• **JOB**
Please quote all the text lines in the material below word for word, and leave the pictures out of your answer.
───── EXTRACTED ENTRIES ─────
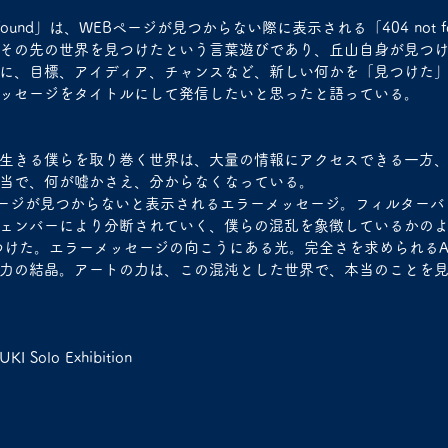
 found」は、WEBページが見つからない際に表示される「404 not 
その先の世界を見つけたという言葉遊びであり、丘山自身が見つ
に、目標、アイディア、チャンスなど、新しい何かを「見つけた
ッセージをタイトルにして発信したいと思ったと語っている。
生きる僕らを取り巻く世界は、大量の情報にアクセスできる一方
当で、何が嘘かさえ、分からなくなっている。
d。WEBページが見つからないと表示されるエラーメッセージ。フィルター
ェンバーにより分断されていく、僕らの混乱を象徴しているかの
僕は、見つけた。エラーメッセージの向こうにある光。完全さを求められる
力の結晶。アートの力は、この混沌とした世界で、本当のことを
 Solo Exhibition 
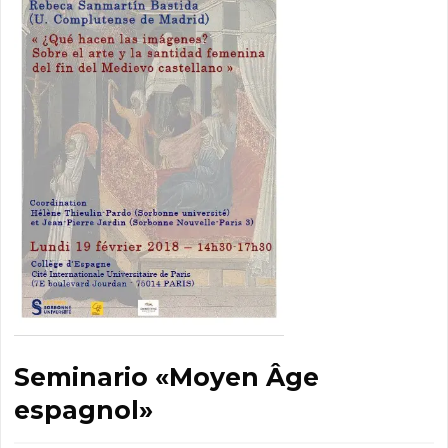
Seminario «Moyen Âge
espagnol»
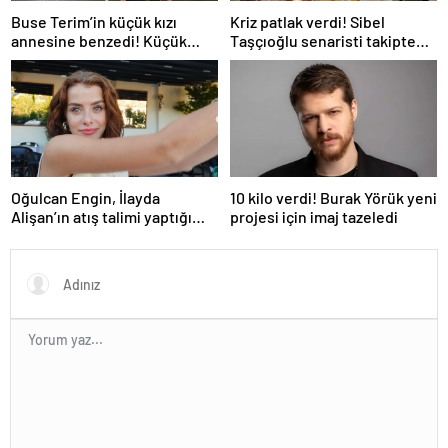
Buse Terim’in küçük kızı
Kriz patlak verdi! Sibel
annesine benzedi! Küçük
Taşçıoğlu senaristi takipten
Naz’ın son haline yorum yağdı
çıktı
Oğulcan Engin, İlayda
10 kilo verdi! Burak Yörük yeni
Alişan’ın atış talimi yaptığı
projesi için imaj tazeledi
anları paylaştı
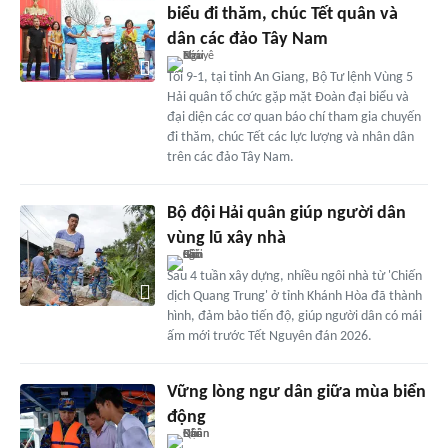
biểu đi thăm, chúc Tết quân và
dân các đảo Tây Nam
Tối 9-1, tại tỉnh An Giang, Bộ Tư lệnh Vùng 5
Hải quân tổ chức gặp mặt Đoàn đại biểu và
đại diện các cơ quan báo chí tham gia chuyến
đi thăm, chúc Tết các lực lượng và nhân dân
trên các đảo Tây Nam.
Bộ đội Hải quân giúp người dân
vùng lũ xây nhà
Sau 4 tuần xây dựng, nhiều ngôi nhà từ 'Chiến
dịch Quang Trung' ở tỉnh Khánh Hòa đã thành
hình, đảm bảo tiến độ, giúp người dân có mái
ấm mới trước Tết Nguyên đán 2026.
Vững lòng ngư dân giữa mùa biển
động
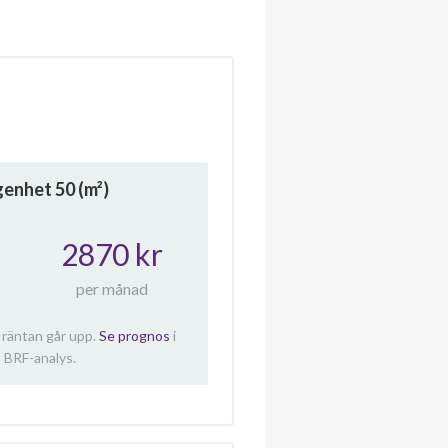
ägenhet
50
(m²)
2870 kr
per månad
 räntan går upp.
Se prognos
i
 BRF-analys.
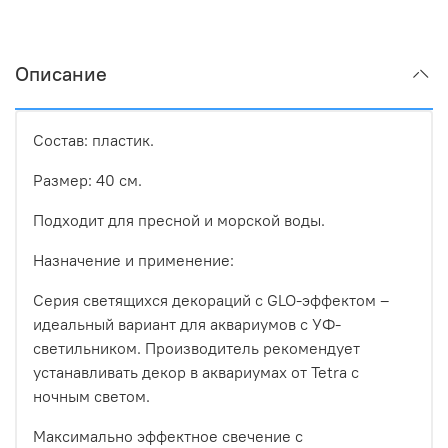
Описание
Состав: пластик.
Размер: 40 см.
Подходит для пресной и морской воды.
Назначение и применение:
Серия светящихся декораций с GLO-эффектом –
идеальный вариант для аквариумов с УФ-
светильником. Производитель рекомендует
устанавливать декор в аквариумах от Tetra с
ночным светом.
Максимально эффектное свечение с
─────
• **ANSWER TO THE EXERCISE**
 found」は、WEBページが見つからない際に表示される「404 not 
その先の世界を見つけたという言葉遊びであり、丘山自身が見つ
に、目標、アイディア、チャンスなど、新しい何かを「見つけた
ッセージをタイトルにして発信したいと思ったと語っている。
生きる僕らを取り巻く世界は、大量の情報にアクセスできる一方
当で、何が嘘かさえ、分からなくなっている。
d。WEBページが見つからないと表示されるエラーメッセージ。フィルター
ェンバーにより分断されていく、僕らの混乱を象徴しているかの
僕は、見つけた。エラーメッセージの向こうにある光。完全さを求められる
力の結晶。アートの力は、この混沌とした世界で、本当のことを
 Solo Exhibition 
Seminario «Moyen Âge
espagnol»
Buse Terim’in küçük kızı
Kriz patlak verdi! Sibel
annesine benzedi! Küçük
Taşçıoğlu senaristi takipten
Naz’ın son haline yorum yağdı
çıktı
Oğulcan Engin, İlayda
10 kilo verdi! Burak Yörük yeni
Alişan’ın atış talimi yaptığı
projesi için imaj tazeledi
anları paylaştı
biểu đi thăm, chúc Tết quân và
dân các đảo Tây Nam
Tối 9-1, tại tỉnh An Giang, Bộ Tư lệnh Vùng 5
Hải quân tổ chức gặp mặt Đoàn đại biểu và
đại diện các cơ quan báo chí tham gia chuyến
đi thăm, chúc Tết các lực lượng và nhân dân
trên các đảo Tây Nam.
Bộ đội Hải quân giúp người dân
vùng lũ xây nhà
Sau 4 tuần xây dựng, nhiều ngôi nhà từ 'Chiến
dịch Quang Trung' ở tỉnh Khánh Hòa đã thành
hình, đảm bảo tiến độ, giúp người dân có mái
ấm mới trước Tết Nguyên đán 2026.
Vững lòng ngư dân giữa mùa biển
động
ägenhet
50
(m²)
2870 kr
per månad
 räntan går upp.
Se prognos
i
 BRF-analys.
Описание
Состав: пластик.
Размер: 40 см.
Подходит для пресной и морской воды.
Назначение и применение:
Серия светящихся декораций с GLO-эффектом –
идеальный вариант для аквариумов с УФ-
светильником. Производитель рекомендует
устанавливать декор в аквариумах от Tetra с
ночным светом.
Максимально эффектное свечение с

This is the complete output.